EXTRACT TO READ:
Thursday 27 February 2014

The one beyond help...

It's gotten to that stage where I don't even know how to describe how I'm feeling anymore. My moods are so up and down I go from being in a state of calmness, like I am right at this second, to 10 seconds later being upset, 10 seconds later - low, 10 seconds - angry, 10 seconds - scared. I think you get the idea. I just never know what to think of myself anymore. But all I know is that I am not right. I am not normal. I am no where near able to consider myself like everyone else. I am a mess. And that's being kind to myself. My god was I seriously... complimentary.. of myself! 

But today I've realised a lot of things. No matter how much I tell myself that I'm trying to improve. That I'm slowly and surely getting better. That my mind is becoming more stable and my moods improving. Plus my body getting healthier too. I now know this is all one big lie. I'm lying to myself. I'm not getting better. If anything I fear that I'm going backwards. In fact I know I am. I'm becoming more ill. More ill in the head. I lack any control and the things I love are hurting me. I now fear the things I love. I now fear to be who I used to be. I am not normal. The worrying thing is. I don't know if I want to be either. 

Now you may say there is nothing wrong with wanting to be an individual. But I am obsessed. And from things I'm obsessed with I now know I'm not alone. But these are the same things that are making me worse. I almost want to be worse than them. Yet at the same time better. How does this work? I guess the truth is I don't even know what I want anymore and I'm not sure if I care either. In fact the way I'm going, I don't think it will matter anyway. I'm not going to get better. Deep down I know that's the truth. It's because I know in all honesty I don't want to get better. I like the fact I'm slowly declining as it gives me a reason to accept why I'm a failure. 



Everyone says to me that when I'm better my whole attitude will change. Everyone says as soon as my moods balance out, my body returns to health, that in myself I will be happier. Have a more positive outlook at life and maybe will achieve what I truly want. But thinking about it, why should I? Why should I make myself happy? I don't deserve it. And what's to say even if my 'mind' magically does improve to 'normal' that I will actually be happier and not a failure. Maybe the only true way for me to achieve anything is to change what I want to achieve. And I know that the one thing I'm good at is being miserable, upset, low, and obsessive. So why not specialize in that? But of course this doesn't make me happy either. The opposite in fact.

I feel I'm not even making sense. But I think that's because I don't even make sense to myself. I have no control over my life anymore. I am being controlled. By a force that is twisted and telling me that I'm a mess. My mind is one big blur and a constant state of confusion. I know what I should do to really help myself but I refuse to allow myself that help. I don't deserve help and maybe I like not being helped. Maybe I like the sense of constantly being a let down. At least if I'm disappointed in myself it makes it all the easier for other people to be disappointed in me too.

DATA PROVIDED:
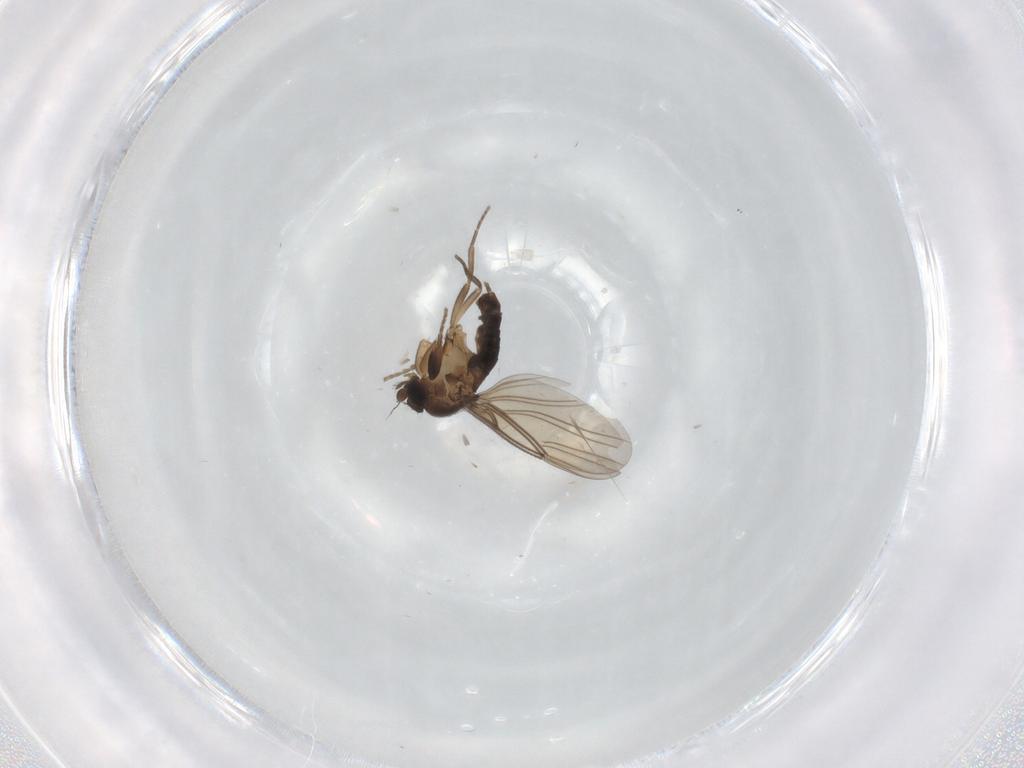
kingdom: Animalia
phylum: Arthropoda
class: Insecta
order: Diptera
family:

THE TASK:
Answer from the post titled "The one beyond help...":
(a) What date appears at the top of the post?
(b) According to the writer, what does everyone say will happen to the writer's attitude once the writer is better?
(c) What does the writer name as the one thing they are good at?

EXERCISE ANSWER:
(a) Thursday 27 February 2014.
(b) The writer's whole attitude will change.
(c) Being miserable, upset, low, and obsessive.